▶ **Supplied text**
# Condensation in attic



## ALEXA (12 Nov 2011)

The floor of my attic is insulated between the joists with an added layer running perpendicular to this. The trap door is also insulated. The front of the house faces south so naturally the back of the roof space is colder. It is only a problem when we have frost at night followed by sunny days as we had recently. Heat is building up on the front slope of the roof and this is causing moisture on the underside of the bitumus membrane on the cold, north facing slope of the roof. When I checked the attic during the frosty period the membrane was quite wet and there were a few drips on top of the insulation. There are 2 ridge vents in the roof and they seem to have helped the membrane to dry out but I would appreciate suggestions as how this can be prevented in the first place as I am concerned about the moisture rotting timbers and affecting the performance of the insulation. Are extra tile vents or possibly insulating between the rafters the answer and how would be the easiest way to do this? The soffit is concrete so unfortunately air cannot get through there. As I say, this problem only seems to occur on frosty/sunny days but is something I would like sorted.


----------



## onq (12 Nov 2011)

ALEXA said:


> The floor of my attic is insulated between the joists with an added layer running perpendicular to this. The trap door is also insulated.

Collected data
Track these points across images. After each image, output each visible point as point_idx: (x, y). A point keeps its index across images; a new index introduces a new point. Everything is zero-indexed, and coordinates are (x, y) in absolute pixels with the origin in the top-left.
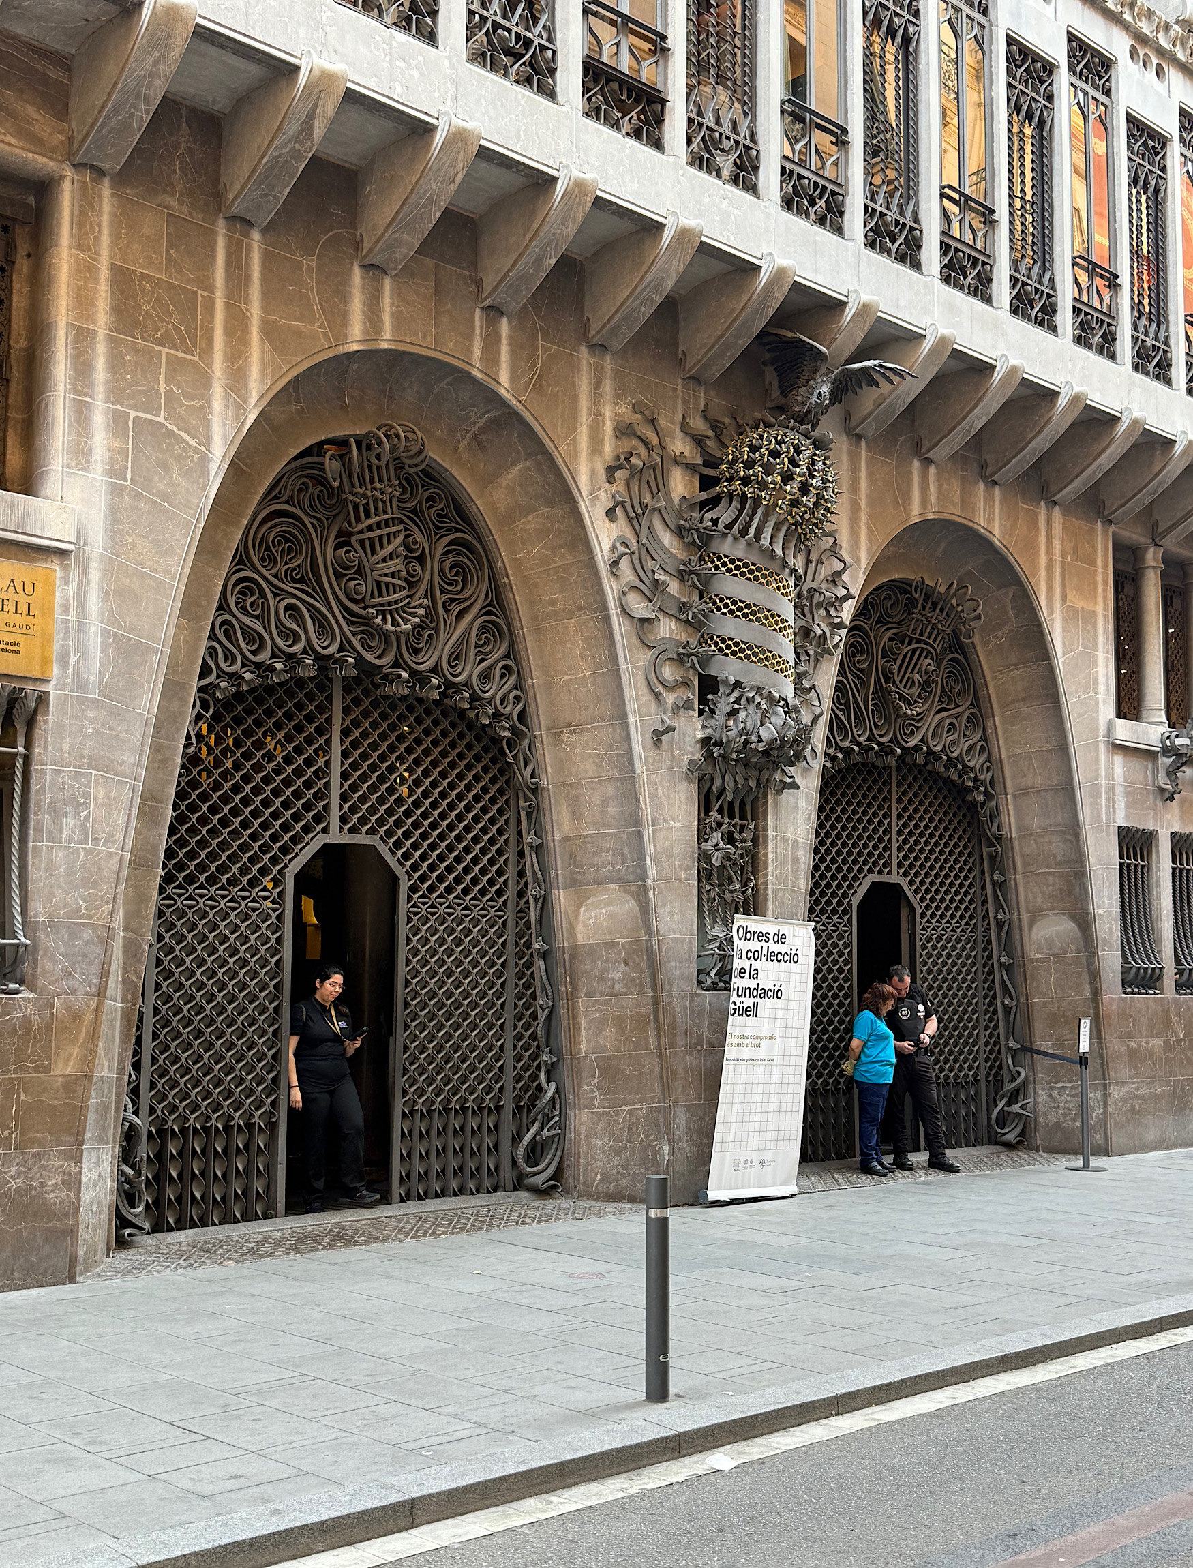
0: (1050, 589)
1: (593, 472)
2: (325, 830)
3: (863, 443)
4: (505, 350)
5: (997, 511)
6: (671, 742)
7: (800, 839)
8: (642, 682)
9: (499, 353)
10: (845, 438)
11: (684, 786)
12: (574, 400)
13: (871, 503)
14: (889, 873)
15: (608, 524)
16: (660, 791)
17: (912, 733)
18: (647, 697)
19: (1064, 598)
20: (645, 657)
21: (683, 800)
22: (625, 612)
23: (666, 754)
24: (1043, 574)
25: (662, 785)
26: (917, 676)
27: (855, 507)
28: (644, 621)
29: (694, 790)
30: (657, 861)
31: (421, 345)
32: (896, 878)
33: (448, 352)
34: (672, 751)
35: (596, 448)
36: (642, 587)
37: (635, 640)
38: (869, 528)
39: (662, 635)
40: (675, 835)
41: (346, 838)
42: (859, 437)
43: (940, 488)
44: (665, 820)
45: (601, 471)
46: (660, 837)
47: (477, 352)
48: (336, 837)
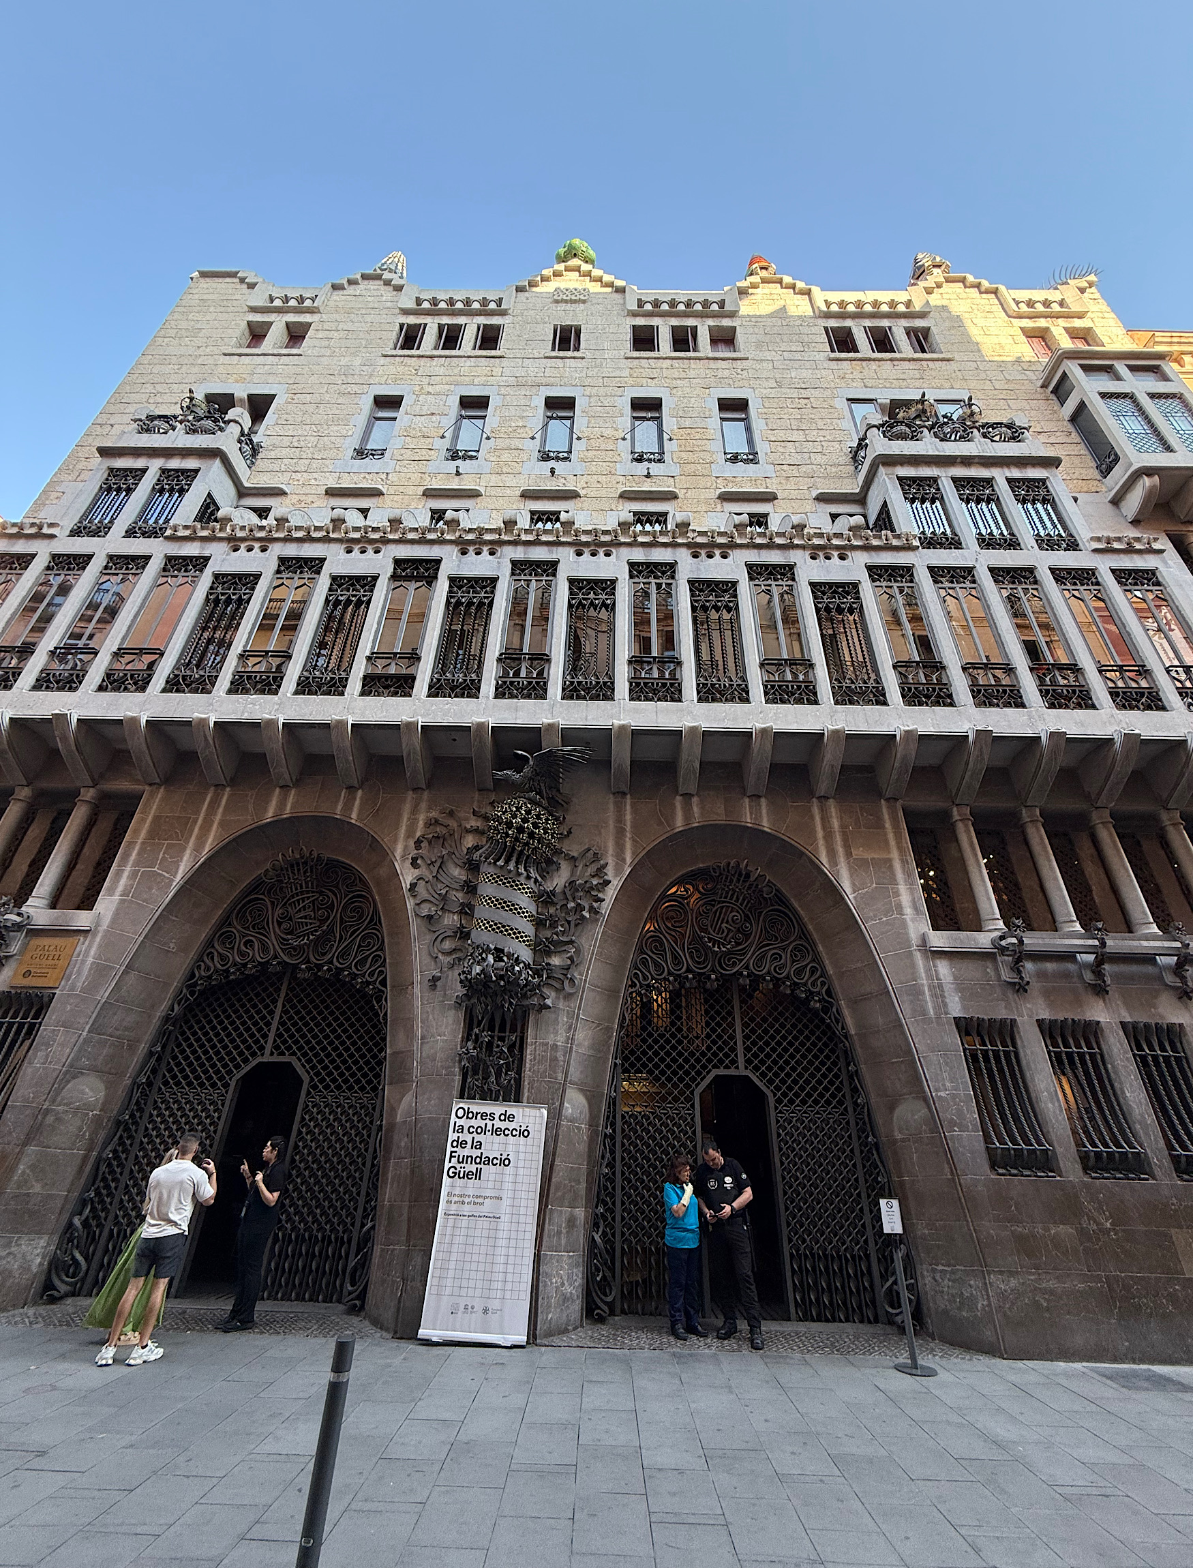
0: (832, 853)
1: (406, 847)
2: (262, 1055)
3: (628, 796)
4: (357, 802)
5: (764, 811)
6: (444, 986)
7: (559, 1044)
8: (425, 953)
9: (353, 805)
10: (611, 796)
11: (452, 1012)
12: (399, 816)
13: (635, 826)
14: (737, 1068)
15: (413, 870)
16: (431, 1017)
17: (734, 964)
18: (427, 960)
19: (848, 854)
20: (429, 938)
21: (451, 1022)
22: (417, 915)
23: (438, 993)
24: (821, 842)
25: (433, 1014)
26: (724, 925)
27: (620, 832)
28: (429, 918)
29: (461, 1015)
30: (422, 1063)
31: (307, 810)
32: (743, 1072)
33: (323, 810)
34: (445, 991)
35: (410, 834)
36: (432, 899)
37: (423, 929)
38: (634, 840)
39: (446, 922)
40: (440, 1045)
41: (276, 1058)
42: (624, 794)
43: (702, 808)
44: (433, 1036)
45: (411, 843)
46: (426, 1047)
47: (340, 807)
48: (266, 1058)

▶ **Problem set**
1. According to the attic condensation thread, what is the soffit made of?
2. List every insulation measure that ALEXA describes in the attic condensation thread.
The rows have no connection to the attic condensation thread.

▶ **Answers provided**
1. Concrete.

2.
- Insulation between the floor joists
- An added layer running perpendicular to it
- Insulation on the trap door